• **Electronics source listings**
= Beginning of Section =
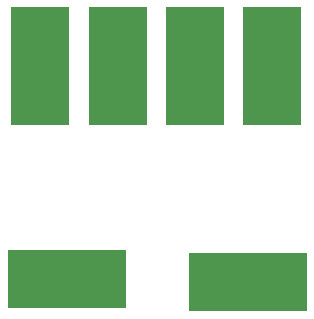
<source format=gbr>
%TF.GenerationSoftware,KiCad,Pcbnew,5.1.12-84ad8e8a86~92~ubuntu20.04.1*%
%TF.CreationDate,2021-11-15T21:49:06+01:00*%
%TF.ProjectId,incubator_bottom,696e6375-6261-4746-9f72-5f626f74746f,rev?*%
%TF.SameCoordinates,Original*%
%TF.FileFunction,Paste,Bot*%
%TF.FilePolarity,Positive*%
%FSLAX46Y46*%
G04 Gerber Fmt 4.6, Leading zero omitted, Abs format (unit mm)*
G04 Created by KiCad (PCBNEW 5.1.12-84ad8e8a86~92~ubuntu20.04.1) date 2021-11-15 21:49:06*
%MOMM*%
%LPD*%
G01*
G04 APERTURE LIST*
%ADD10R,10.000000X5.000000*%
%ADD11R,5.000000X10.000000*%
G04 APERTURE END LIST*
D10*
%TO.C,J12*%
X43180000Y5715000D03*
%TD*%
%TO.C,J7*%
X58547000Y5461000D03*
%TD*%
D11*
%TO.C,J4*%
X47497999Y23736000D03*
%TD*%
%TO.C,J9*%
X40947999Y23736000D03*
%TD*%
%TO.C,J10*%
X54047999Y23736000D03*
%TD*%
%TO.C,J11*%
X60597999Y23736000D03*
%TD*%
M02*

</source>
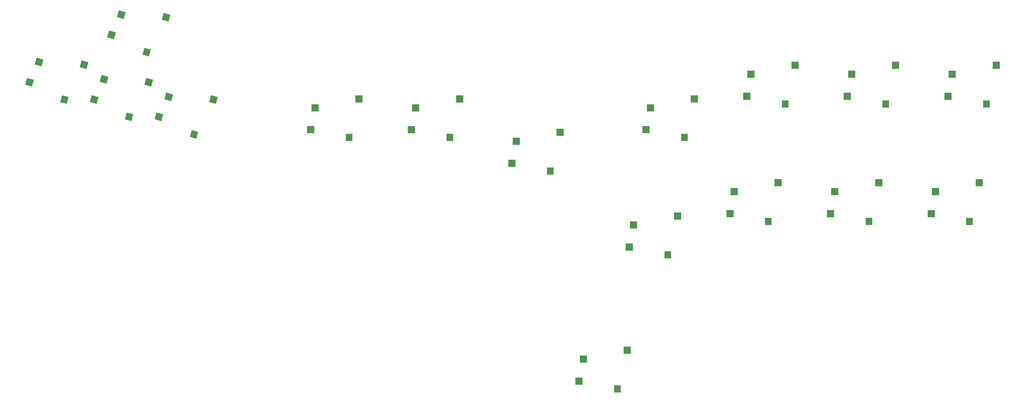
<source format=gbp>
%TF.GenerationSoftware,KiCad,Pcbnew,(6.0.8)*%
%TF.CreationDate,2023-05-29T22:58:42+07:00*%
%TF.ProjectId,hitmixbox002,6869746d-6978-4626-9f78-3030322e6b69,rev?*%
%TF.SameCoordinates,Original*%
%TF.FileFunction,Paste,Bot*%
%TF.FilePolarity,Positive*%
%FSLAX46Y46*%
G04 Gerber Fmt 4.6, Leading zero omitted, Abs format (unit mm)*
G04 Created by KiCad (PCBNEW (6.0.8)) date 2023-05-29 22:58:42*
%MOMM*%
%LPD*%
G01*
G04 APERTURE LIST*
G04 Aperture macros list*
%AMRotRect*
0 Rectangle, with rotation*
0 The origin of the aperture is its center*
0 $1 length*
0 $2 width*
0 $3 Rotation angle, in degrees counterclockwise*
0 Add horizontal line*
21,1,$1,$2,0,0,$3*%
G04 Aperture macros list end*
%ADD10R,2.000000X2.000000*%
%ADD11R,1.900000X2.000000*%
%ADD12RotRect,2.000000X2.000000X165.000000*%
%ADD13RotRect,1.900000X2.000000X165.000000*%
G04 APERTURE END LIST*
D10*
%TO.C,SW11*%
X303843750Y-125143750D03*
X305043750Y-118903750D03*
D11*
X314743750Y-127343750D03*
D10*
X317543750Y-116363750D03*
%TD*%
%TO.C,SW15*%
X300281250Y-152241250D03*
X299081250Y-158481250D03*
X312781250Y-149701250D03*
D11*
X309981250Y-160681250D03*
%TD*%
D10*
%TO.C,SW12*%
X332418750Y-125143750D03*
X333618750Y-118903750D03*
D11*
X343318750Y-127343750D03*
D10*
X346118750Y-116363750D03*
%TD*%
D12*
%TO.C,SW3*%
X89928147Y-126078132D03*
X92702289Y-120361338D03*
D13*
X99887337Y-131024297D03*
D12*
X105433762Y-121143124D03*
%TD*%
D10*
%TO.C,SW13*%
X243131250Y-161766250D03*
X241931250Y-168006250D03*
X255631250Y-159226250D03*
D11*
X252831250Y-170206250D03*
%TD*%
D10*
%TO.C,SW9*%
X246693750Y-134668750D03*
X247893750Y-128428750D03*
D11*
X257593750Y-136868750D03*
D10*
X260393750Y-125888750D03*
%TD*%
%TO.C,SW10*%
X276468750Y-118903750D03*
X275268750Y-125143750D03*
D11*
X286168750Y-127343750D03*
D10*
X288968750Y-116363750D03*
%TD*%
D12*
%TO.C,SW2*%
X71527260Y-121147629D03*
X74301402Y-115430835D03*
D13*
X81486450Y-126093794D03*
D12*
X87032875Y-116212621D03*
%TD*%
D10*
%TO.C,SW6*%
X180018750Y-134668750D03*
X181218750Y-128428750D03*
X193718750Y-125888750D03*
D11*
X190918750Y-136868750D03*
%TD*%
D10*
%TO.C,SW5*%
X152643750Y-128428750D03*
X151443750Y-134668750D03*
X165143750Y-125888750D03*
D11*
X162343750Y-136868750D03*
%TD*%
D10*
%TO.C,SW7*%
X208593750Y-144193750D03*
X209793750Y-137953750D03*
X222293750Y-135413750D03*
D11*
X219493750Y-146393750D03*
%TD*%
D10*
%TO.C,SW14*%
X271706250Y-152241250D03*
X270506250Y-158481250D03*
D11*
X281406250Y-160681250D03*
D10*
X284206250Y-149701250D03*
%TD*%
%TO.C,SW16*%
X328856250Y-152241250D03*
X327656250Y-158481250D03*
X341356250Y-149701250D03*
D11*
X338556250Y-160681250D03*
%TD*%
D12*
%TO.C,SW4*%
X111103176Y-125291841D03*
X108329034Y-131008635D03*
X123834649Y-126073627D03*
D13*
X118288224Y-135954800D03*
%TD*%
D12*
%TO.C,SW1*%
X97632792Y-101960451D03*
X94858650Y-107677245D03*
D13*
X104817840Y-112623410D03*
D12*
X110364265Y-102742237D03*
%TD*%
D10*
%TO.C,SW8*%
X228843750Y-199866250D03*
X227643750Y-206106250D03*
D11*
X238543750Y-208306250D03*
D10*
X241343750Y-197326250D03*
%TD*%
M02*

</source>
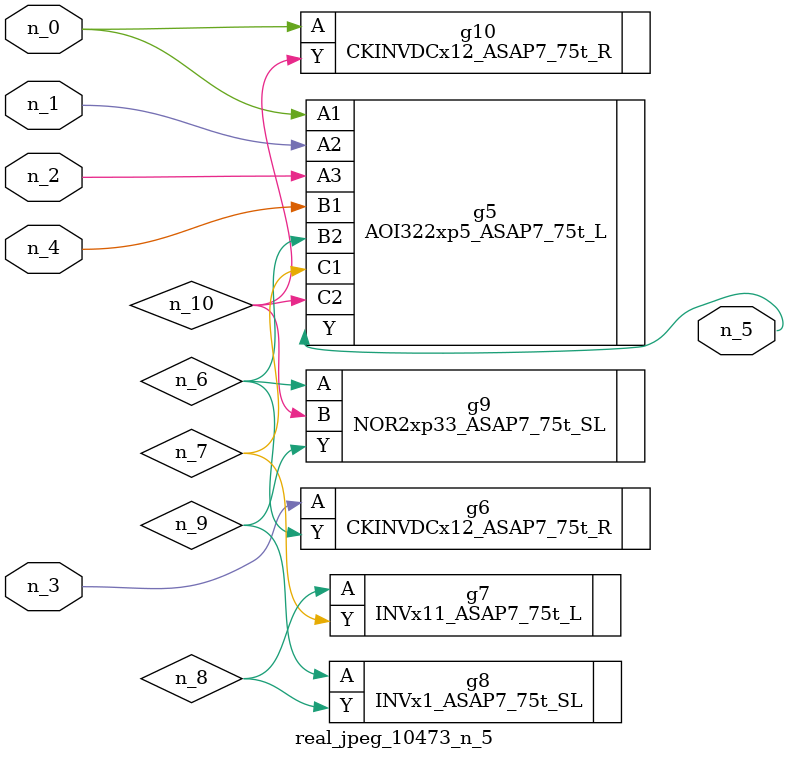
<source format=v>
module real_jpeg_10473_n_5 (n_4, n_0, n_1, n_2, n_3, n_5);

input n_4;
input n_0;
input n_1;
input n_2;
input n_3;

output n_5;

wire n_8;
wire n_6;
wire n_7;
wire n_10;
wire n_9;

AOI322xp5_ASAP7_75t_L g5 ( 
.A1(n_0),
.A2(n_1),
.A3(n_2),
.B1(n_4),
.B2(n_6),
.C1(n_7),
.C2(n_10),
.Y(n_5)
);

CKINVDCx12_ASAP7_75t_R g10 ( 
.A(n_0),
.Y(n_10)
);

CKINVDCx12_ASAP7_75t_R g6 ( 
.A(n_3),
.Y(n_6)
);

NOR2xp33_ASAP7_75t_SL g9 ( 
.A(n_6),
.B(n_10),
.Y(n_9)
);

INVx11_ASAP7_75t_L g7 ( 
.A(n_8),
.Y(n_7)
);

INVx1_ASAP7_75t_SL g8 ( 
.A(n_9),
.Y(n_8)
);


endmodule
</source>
= End of Section =
• **To do**
Repeat every record exactly, but not the pictures.

• **Solution to the problem**
<source format=gbr>
%TF.GenerationSoftware,KiCad,Pcbnew,5.1.12-84ad8e8a86~92~ubuntu20.04.1*%
%TF.CreationDate,2021-11-15T21:49:06+01:00*%
%TF.ProjectId,incubator_bottom,696e6375-6261-4746-9f72-5f626f74746f,rev?*%
%TF.SameCoordinates,Original*%
%TF.FileFunction,Paste,Bot*%
%TF.FilePolarity,Positive*%
%FSLAX46Y46*%
G04 Gerber Fmt 4.6, Leading zero omitted, Abs format (unit mm)*
G04 Created by KiCad (PCBNEW 5.1.12-84ad8e8a86~92~ubuntu20.04.1) date 2021-11-15 21:49:06*
%MOMM*%
%LPD*%
G01*
G04 APERTURE LIST*
%ADD10R,10.000000X5.000000*%
%ADD11R,5.000000X10.000000*%
G04 APERTURE END LIST*
D10*
%TO.C,J12*%
X43180000Y5715000D03*
%TD*%
%TO.C,J7*%
X58547000Y5461000D03*
%TD*%
D11*
%TO.C,J4*%
X47497999Y23736000D03*
%TD*%
%TO.C,J9*%
X40947999Y23736000D03*
%TD*%
%TO.C,J10*%
X54047999Y23736000D03*
%TD*%
%TO.C,J11*%
X60597999Y23736000D03*
%TD*%
M02*

</source>
<source format=gbp>
%TF.GenerationSoftware,KiCad,Pcbnew,(6.0.8)*%
%TF.CreationDate,2023-05-29T22:58:42+07:00*%
%TF.ProjectId,hitmixbox002,6869746d-6978-4626-9f78-3030322e6b69,rev?*%
%TF.SameCoordinates,Original*%
%TF.FileFunction,Paste,Bot*%
%TF.FilePolarity,Positive*%
%FSLAX46Y46*%
G04 Gerber Fmt 4.6, Leading zero omitted, Abs format (unit mm)*
G04 Created by KiCad (PCBNEW (6.0.8)) date 2023-05-29 22:58:42*
%MOMM*%
%LPD*%
G01*
G04 APERTURE LIST*
G04 Aperture macros list*
%AMRotRect*
0 Rectangle, with rotation*
0 The origin of the aperture is its center*
0 $1 length*
0 $2 width*
0 $3 Rotation angle, in degrees counterclockwise*
0 Add horizontal line*
21,1,$1,$2,0,0,$3*%
G04 Aperture macros list end*
%ADD10R,2.000000X2.000000*%
%ADD11R,1.900000X2.000000*%
%ADD12RotRect,2.000000X2.000000X165.000000*%
%ADD13RotRect,1.900000X2.000000X165.000000*%
G04 APERTURE END LIST*
D10*
%TO.C,SW11*%
X303843750Y-125143750D03*
X305043750Y-118903750D03*
D11*
X314743750Y-127343750D03*
D10*
X317543750Y-116363750D03*
%TD*%
%TO.C,SW15*%
X300281250Y-152241250D03*
X299081250Y-158481250D03*
X312781250Y-149701250D03*
D11*
X309981250Y-160681250D03*
%TD*%
D10*
%TO.C,SW12*%
X332418750Y-125143750D03*
X333618750Y-118903750D03*
D11*
X343318750Y-127343750D03*
D10*
X346118750Y-116363750D03*
%TD*%
D12*
%TO.C,SW3*%
X89928147Y-126078132D03*
X92702289Y-120361338D03*
D13*
X99887337Y-131024297D03*
D12*
X105433762Y-121143124D03*
%TD*%
D10*
%TO.C,SW13*%
X243131250Y-161766250D03*
X241931250Y-168006250D03*
X255631250Y-159226250D03*
D11*
X252831250Y-170206250D03*
%TD*%
D10*
%TO.C,SW9*%
X246693750Y-134668750D03*
X247893750Y-128428750D03*
D11*
X257593750Y-136868750D03*
D10*
X260393750Y-125888750D03*
%TD*%
%TO.C,SW10*%
X276468750Y-118903750D03*
X275268750Y-125143750D03*
D11*
X286168750Y-127343750D03*
D10*
X288968750Y-116363750D03*
%TD*%
D12*
%TO.C,SW2*%
X71527260Y-121147629D03*
X74301402Y-115430835D03*
D13*
X81486450Y-126093794D03*
D12*
X87032875Y-116212621D03*
%TD*%
D10*
%TO.C,SW6*%
X180018750Y-134668750D03*
X181218750Y-128428750D03*
X193718750Y-125888750D03*
D11*
X190918750Y-136868750D03*
%TD*%
D10*
%TO.C,SW5*%
X152643750Y-128428750D03*
X151443750Y-134668750D03*
X165143750Y-125888750D03*
D11*
X162343750Y-136868750D03*
%TD*%
D10*
%TO.C,SW7*%
X208593750Y-144193750D03*
X209793750Y-137953750D03*
X222293750Y-135413750D03*
D11*
X219493750Y-146393750D03*
%TD*%
D10*
%TO.C,SW14*%
X271706250Y-152241250D03*
X270506250Y-158481250D03*
D11*
X281406250Y-160681250D03*
D10*
X284206250Y-149701250D03*
%TD*%
%TO.C,SW16*%
X328856250Y-152241250D03*
X327656250Y-158481250D03*
X341356250Y-149701250D03*
D11*
X338556250Y-160681250D03*
%TD*%
D12*
%TO.C,SW4*%
X111103176Y-125291841D03*
X108329034Y-131008635D03*
X123834649Y-126073627D03*
D13*
X118288224Y-135954800D03*
%TD*%
D12*
%TO.C,SW1*%
X97632792Y-101960451D03*
X94858650Y-107677245D03*
D13*
X104817840Y-112623410D03*
D12*
X110364265Y-102742237D03*
%TD*%
D10*
%TO.C,SW8*%
X228843750Y-199866250D03*
X227643750Y-206106250D03*
D11*
X238543750Y-208306250D03*
D10*
X241343750Y-197326250D03*
%TD*%
M02*

</source>
<source format=v>
module real_jpeg_10473_n_5 (n_4, n_0, n_1, n_2, n_3, n_5);

input n_4;
input n_0;
input n_1;
input n_2;
input n_3;

output n_5;

wire n_8;
wire n_6;
wire n_7;
wire n_10;
wire n_9;

AOI322xp5_ASAP7_75t_L g5 ( 
.A1(n_0),
.A2(n_1),
.A3(n_2),
.B1(n_4),
.B2(n_6),
.C1(n_7),
.C2(n_10),
.Y(n_5)
);

CKINVDCx12_ASAP7_75t_R g10 ( 
.A(n_0),
.Y(n_10)
);

CKINVDCx12_ASAP7_75t_R g6 ( 
.A(n_3),
.Y(n_6)
);

NOR2xp33_ASAP7_75t_SL g9 ( 
.A(n_6),
.B(n_10),
.Y(n_9)
);

INVx11_ASAP7_75t_L g7 ( 
.A(n_8),
.Y(n_7)
);

INVx1_ASAP7_75t_SL g8 ( 
.A(n_9),
.Y(n_8)
);


endmodule
</source>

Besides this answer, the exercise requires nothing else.